My latest paintings are intended to inspire strength with softness. Since my art is a form of visual storytelling, I’m always looking for new ways to express this message.
I take progress photos of my paintings to help me remember where I felt like giving up, when I thought I’d made a huge mistake and when I overworked a character (these things happen in pretty much every painting).
With all of my artwork, I follow an intuitive painting process.
After a few background layers (and many attempts at the character’s eyes and face), something finally starts to come out of the paint that resonates with my soul. Then I add more and more layers to bring out that heart, using spray paint, oil paintsticks, acrylics, inks, paint pens, water soluble pencil and pastels.
This gives the painting a little more definition, but sometimes I overwork it, add too many dots or drips, so that the character starts to feel too dark and heavy.

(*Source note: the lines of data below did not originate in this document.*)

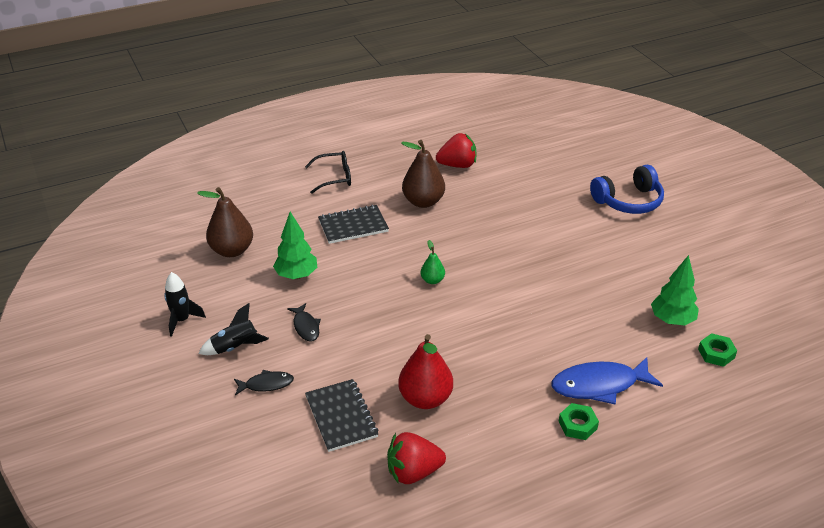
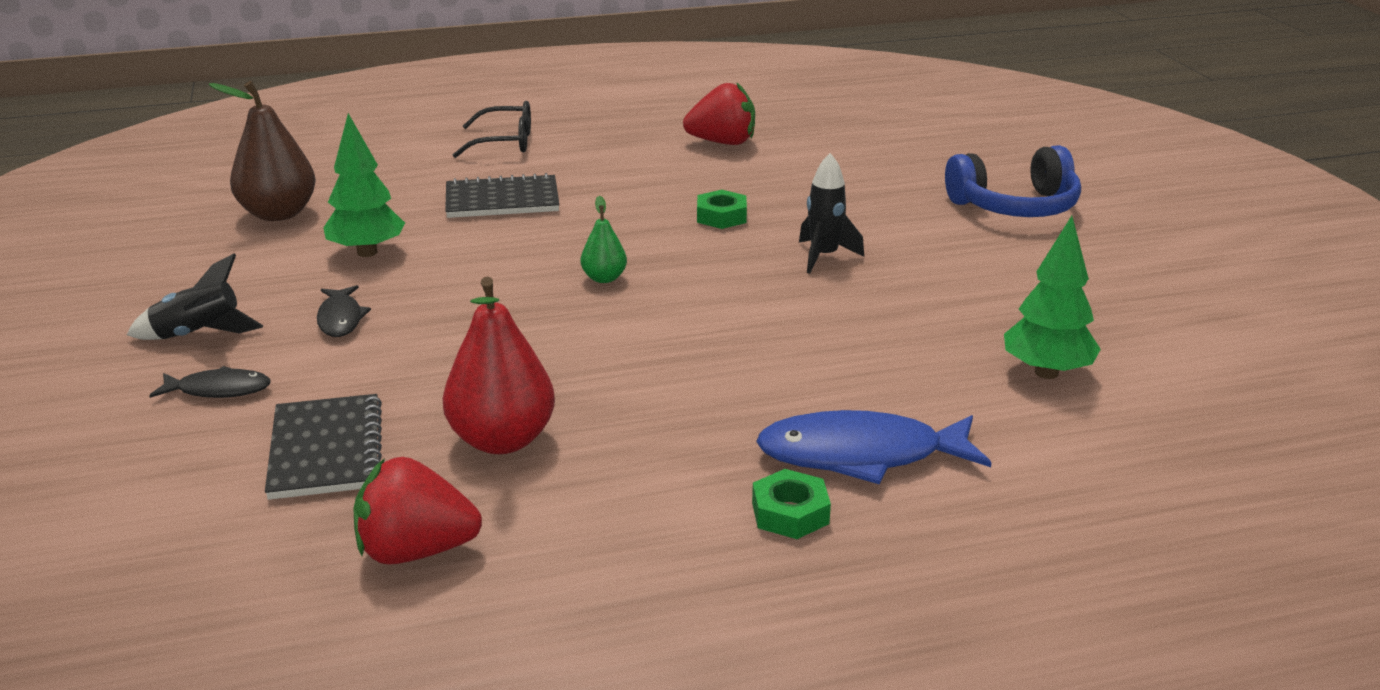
camera: 10 degrees right, 10 degrees down
black rocket [164,272,206,337] -> black rocket moved to [799,153,864,274]
brown pear [401,140,445,208] -> none
green nut [698,333,737,367] -> green nut moved to [697,190,747,229]

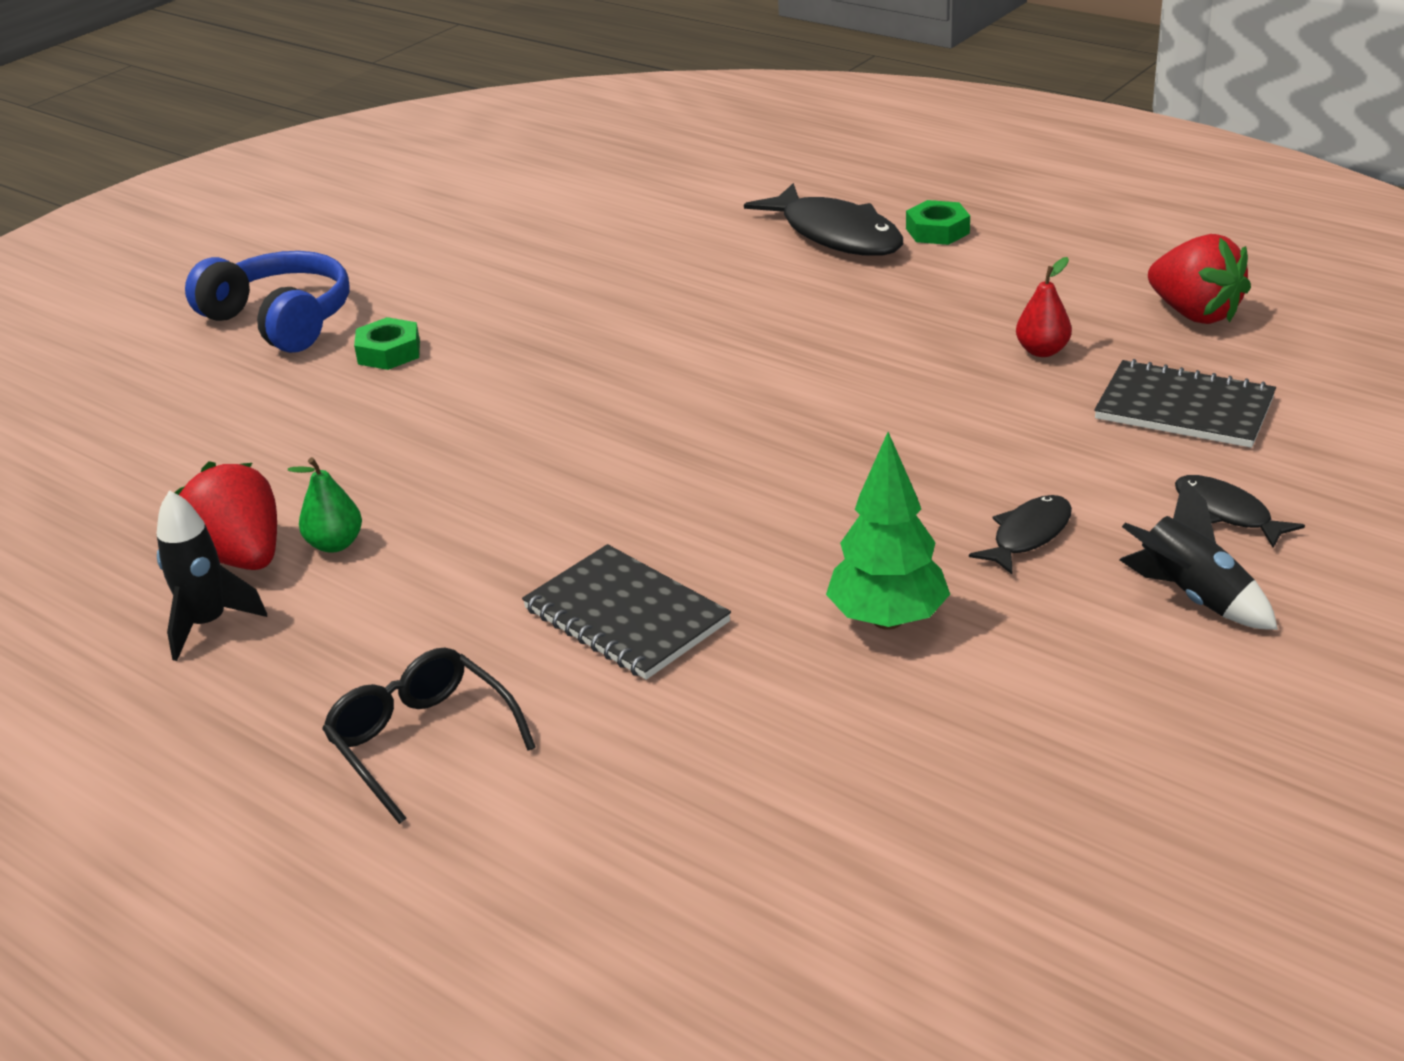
camera: 125 degrees left, 5 degrees up
brown pear [209,81,316,221] -> none
black notebook [265,394,382,500] -> black notebook turned 75 degrees clockwise [1094,359,1276,448]
red pear [443,277,555,454] -> red pear [1016,257,1072,357], size x0.52
green pear [581,196,627,283] -> green pear moved to [288,457,362,553]
green nut [697,190,747,229] -> green nut moved to [354,317,420,370]
blue fish [756,410,991,484] -> black fish [744,183,903,256]
black rocket [799,153,864,274] -> black rocket moved to [156,490,267,661]
green tree [1004,216,1101,379] -> none

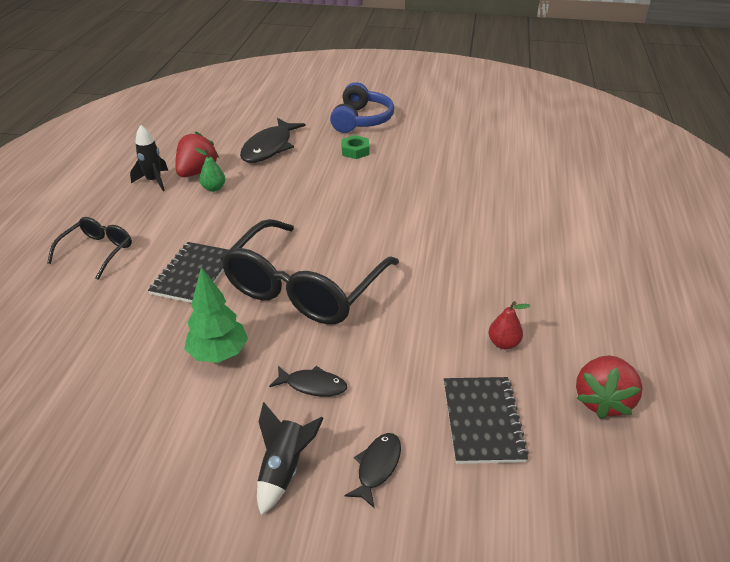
camera: 60 degrees right, 5 degrees up
black fish [744,183,903,256] -> black fish moved to [240,118,306,163]
green nut [906,200,970,245] -> none
none -> black glasses [221,219,399,324]

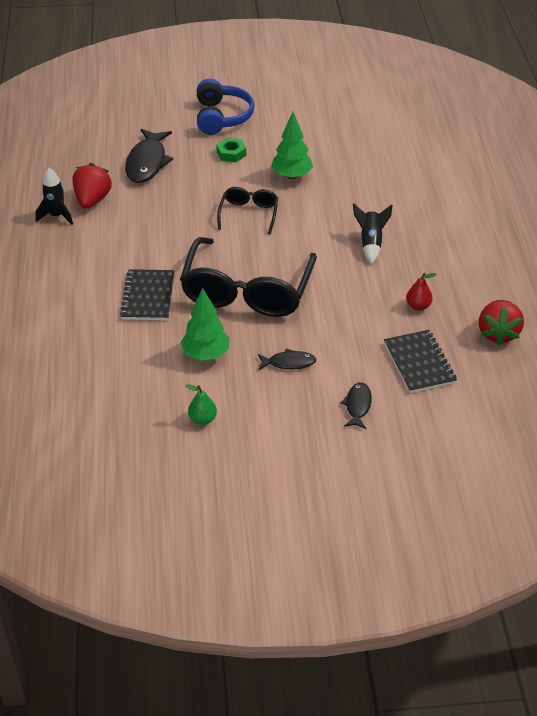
camera: 15 degrees left, 5 degrees up
black glasses [47,217,132,280] -> black glasses moved to [217,187,278,235]
green pear [195,148,225,192] -> green pear moved to [185,384,217,425]
black rocket [257,402,324,515] -> black rocket moved to [353,204,393,264]
none -> green tree [271,112,313,179]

This becomes part of the story of the painting. It’s part of my process to cover and uncover, but lately I’ve been trying to allow my final image to fill with light.
If I’ve the inclination to try a neon pink mask (that helped me bring past paintings together), I’ll swipe a big layer of ink across the eyes. But sometimes that doesn’t work out. The ink can either add depth or completely smudge the eyes and most of the features. Then I have to repaint the entire face, using what’s left of my marks as a guide.
So often these layers and happy accidents lead to my favorite paintings. When I remember this, I can be brave and paint without the pressure of everything having to be perfect, allowing me to approach my artwork with more freedom. That’s when the magic happens.
One of my favorite ways to intentionally create beautiful mistakes is to mix inks together to get unusual colors that I then repeat throughout a painting collection. This is a project in my online art class SERENDIPITY 2 – Learn To Let Go.
In this video preview you’ll see how I create my initial background using acrylic inks and paints, allows happy accidents that then inspire the rest of my painting.
If you’re looking to paint more freely and make your paintings look more organic, don’t cover everything up in your painting. Instead, when you don’t like something, add a thin layer of oil painstick on top to redefine your painting, but keep the underneath layers showing through.